Lacan ipotizza l’esistenza di una lingua primordiale che non ancora ha trovato la sua inscrizione nella struttura del linguaggio in quanto tale. Quindi non è né esclusivamente preverbale e né simbolica tout court. La chiama lalingua ed è sempre sullo sfondo, mentre si parla. Essa sta un passo indietro rispetto al linguaggio, lo precede, è intrecciata con il corpo, il corpo che parla. Essa rappresenta le radici che il linguaggio ha nella corporeità, nella carne, nel godimento. È una lingua intrisa di godimento, da questo punto di vista, e credo solo da questo, essa può essere pre-simbolica.
Il simbolico per Lacan è il campo del linguaggio, è il luogo delle leggi, della cultura. È il luogo dell’Altro, dell’altro che affetta, che fa dei tagli sul corpo biologico, sull’organismo, svuotandolo di godimento. Le leggi che regolano il linguaggio sono universali, ed i singoli sono “assoggettati” ad esse.

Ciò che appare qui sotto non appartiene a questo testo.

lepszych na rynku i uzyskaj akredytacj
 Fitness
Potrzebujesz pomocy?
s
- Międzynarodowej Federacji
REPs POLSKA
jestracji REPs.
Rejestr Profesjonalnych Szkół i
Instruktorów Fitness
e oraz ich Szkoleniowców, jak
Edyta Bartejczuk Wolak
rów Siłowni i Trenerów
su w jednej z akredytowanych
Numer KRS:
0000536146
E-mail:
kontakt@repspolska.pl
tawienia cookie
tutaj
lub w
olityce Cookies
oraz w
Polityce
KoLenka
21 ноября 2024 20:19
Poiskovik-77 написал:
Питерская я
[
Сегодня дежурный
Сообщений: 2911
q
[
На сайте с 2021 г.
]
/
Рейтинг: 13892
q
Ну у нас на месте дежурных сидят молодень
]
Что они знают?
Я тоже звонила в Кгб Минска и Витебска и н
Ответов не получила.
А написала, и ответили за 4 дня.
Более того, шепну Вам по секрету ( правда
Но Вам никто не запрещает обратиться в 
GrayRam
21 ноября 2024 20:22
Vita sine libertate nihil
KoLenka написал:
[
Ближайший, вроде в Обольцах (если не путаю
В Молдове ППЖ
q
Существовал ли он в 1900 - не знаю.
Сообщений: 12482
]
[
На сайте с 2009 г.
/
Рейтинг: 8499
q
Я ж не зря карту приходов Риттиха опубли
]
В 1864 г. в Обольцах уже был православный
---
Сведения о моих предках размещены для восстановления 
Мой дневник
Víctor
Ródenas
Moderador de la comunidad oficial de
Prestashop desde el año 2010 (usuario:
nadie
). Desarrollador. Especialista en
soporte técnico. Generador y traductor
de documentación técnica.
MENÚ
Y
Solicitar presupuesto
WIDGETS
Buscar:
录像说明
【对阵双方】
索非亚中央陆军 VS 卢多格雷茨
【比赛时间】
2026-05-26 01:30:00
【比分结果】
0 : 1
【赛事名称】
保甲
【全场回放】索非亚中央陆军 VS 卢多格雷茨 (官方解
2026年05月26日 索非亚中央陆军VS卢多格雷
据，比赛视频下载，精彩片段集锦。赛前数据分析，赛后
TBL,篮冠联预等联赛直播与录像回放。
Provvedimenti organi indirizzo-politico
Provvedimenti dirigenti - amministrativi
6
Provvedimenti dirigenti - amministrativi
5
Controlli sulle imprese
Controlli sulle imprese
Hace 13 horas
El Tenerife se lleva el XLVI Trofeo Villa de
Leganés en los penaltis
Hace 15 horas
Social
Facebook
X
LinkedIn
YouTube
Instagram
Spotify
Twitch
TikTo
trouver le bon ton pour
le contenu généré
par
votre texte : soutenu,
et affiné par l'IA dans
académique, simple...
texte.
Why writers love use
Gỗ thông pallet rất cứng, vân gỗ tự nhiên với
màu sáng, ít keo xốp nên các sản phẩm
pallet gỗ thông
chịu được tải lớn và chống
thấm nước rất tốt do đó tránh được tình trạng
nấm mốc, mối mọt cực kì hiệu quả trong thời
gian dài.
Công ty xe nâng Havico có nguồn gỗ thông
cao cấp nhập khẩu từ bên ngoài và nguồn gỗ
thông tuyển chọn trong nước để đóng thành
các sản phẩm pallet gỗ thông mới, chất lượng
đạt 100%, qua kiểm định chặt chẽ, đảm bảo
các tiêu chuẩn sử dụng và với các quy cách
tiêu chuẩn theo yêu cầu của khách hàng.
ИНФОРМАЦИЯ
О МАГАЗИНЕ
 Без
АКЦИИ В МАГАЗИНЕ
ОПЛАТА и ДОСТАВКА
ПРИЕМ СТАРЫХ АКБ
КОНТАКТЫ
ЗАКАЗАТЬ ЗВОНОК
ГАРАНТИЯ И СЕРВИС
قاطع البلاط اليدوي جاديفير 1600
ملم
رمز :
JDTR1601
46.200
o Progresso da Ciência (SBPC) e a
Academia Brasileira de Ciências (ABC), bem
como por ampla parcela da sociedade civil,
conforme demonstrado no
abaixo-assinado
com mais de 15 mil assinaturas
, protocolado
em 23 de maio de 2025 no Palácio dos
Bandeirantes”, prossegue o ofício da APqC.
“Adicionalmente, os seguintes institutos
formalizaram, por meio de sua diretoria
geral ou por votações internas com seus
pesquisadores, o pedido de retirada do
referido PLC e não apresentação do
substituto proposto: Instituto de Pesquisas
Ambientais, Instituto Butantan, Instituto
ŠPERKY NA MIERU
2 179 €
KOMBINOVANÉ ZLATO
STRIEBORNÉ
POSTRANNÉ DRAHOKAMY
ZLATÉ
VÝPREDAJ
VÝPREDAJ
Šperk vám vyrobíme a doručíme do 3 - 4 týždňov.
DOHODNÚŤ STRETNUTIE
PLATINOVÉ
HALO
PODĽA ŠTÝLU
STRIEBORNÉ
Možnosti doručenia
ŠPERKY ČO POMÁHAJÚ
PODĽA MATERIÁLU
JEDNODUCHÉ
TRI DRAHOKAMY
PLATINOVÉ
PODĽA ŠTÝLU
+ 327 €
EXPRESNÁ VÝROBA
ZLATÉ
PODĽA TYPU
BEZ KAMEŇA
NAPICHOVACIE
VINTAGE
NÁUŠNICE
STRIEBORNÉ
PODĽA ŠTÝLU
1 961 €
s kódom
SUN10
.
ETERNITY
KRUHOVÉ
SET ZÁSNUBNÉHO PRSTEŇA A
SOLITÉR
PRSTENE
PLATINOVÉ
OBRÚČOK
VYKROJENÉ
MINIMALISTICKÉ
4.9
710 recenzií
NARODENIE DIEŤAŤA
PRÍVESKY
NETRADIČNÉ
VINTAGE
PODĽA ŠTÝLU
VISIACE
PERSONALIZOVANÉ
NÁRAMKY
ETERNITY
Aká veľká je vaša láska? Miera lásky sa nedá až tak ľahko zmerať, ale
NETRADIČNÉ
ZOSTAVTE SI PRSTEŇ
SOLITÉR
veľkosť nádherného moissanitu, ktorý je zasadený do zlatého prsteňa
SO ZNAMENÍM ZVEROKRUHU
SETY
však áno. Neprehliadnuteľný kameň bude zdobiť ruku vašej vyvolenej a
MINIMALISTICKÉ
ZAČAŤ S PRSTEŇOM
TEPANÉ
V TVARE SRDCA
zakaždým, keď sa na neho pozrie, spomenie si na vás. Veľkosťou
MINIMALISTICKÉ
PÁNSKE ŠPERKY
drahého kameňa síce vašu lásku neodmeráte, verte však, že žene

La dimensione del linguaggio, in quanto simbolico, è una dimensione universale, trans-individuale. Il soggetto che parla si colloca proprio nel punto d’incontro tra la sua singolarità e l’universale di questo luogo simbolico.
La parola accade, pertiene all’accadere del linguaggio, e ci vuole sempre qualcuno in carne ed ossa che si renda responsabile della parola.
Il linguaggio, invece, in quanto simbolico è impersonale, universale, anonimo.
Se il linguaggio in quanto tale implica la possibilità, la potenzialità di tutto ciò che si può dire, il soggetto parlante dice qualcosa sempre con l’intento di significare, di voler dire qualcosa, c’è una intenzionalità in gioco e ciò è reso possibile dal linguaggio, dalle sue leggi; ma la parola in quanto tale, in quanto atto di una singolarità, spinge per andare oltre il linguaggio.